◆ **Problem description**
Beginning with the first line of the data below, set down each line exactly through the line that contains "whilst on our website.".

---*---

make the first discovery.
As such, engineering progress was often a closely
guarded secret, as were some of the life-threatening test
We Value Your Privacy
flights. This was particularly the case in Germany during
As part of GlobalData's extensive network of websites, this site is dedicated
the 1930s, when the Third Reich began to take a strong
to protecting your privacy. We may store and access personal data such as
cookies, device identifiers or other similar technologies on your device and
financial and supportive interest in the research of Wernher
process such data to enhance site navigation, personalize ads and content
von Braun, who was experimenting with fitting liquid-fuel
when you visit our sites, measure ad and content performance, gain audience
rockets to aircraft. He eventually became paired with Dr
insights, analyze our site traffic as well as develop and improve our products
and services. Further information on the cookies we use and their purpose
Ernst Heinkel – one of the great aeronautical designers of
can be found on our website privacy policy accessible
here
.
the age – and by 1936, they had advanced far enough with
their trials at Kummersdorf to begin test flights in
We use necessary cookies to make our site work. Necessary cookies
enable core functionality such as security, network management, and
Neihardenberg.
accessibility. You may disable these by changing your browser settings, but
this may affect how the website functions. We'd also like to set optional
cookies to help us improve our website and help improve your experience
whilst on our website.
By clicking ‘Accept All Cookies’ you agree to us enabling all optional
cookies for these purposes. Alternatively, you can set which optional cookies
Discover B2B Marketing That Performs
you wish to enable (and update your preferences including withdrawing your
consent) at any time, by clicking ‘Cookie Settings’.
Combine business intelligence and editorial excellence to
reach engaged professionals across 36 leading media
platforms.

---*---

◆ **Written response**
make the first discovery.
As such, engineering progress was often a closely
guarded secret, as were some of the life-threatening test
We Value Your Privacy
flights. This was particularly the case in Germany during
As part of GlobalData's extensive network of websites, this site is dedicated
the 1930s, when the Third Reich began to take a strong
to protecting your privacy. We may store and access personal data such as
cookies, device identifiers or other similar technologies on your device and
financial and supportive interest in the research of Wernher
process such data to enhance site navigation, personalize ads and content
von Braun, who was experimenting with fitting liquid-fuel
when you visit our sites, measure ad and content performance, gain audience
rockets to aircraft. He eventually became paired with Dr
insights, analyze our site traffic as well as develop and improve our products
and services. Further information on the cookies we use and their purpose
Ernst Heinkel – one of the great aeronautical designers of
can be found on our website privacy policy accessible
here
.
the age – and by 1936, they had advanced far enough with
their trials at Kummersdorf to begin test flights in
We use necessary cookies to make our site work. Necessary cookies
enable core functionality such as security, network management, and
Neihardenberg.
accessibility. You may disable these by changing your browser settings, but
this may affect how the website functions. We'd also like to set optional
cookies to help us improve our website and help improve your experience
whilst on our website.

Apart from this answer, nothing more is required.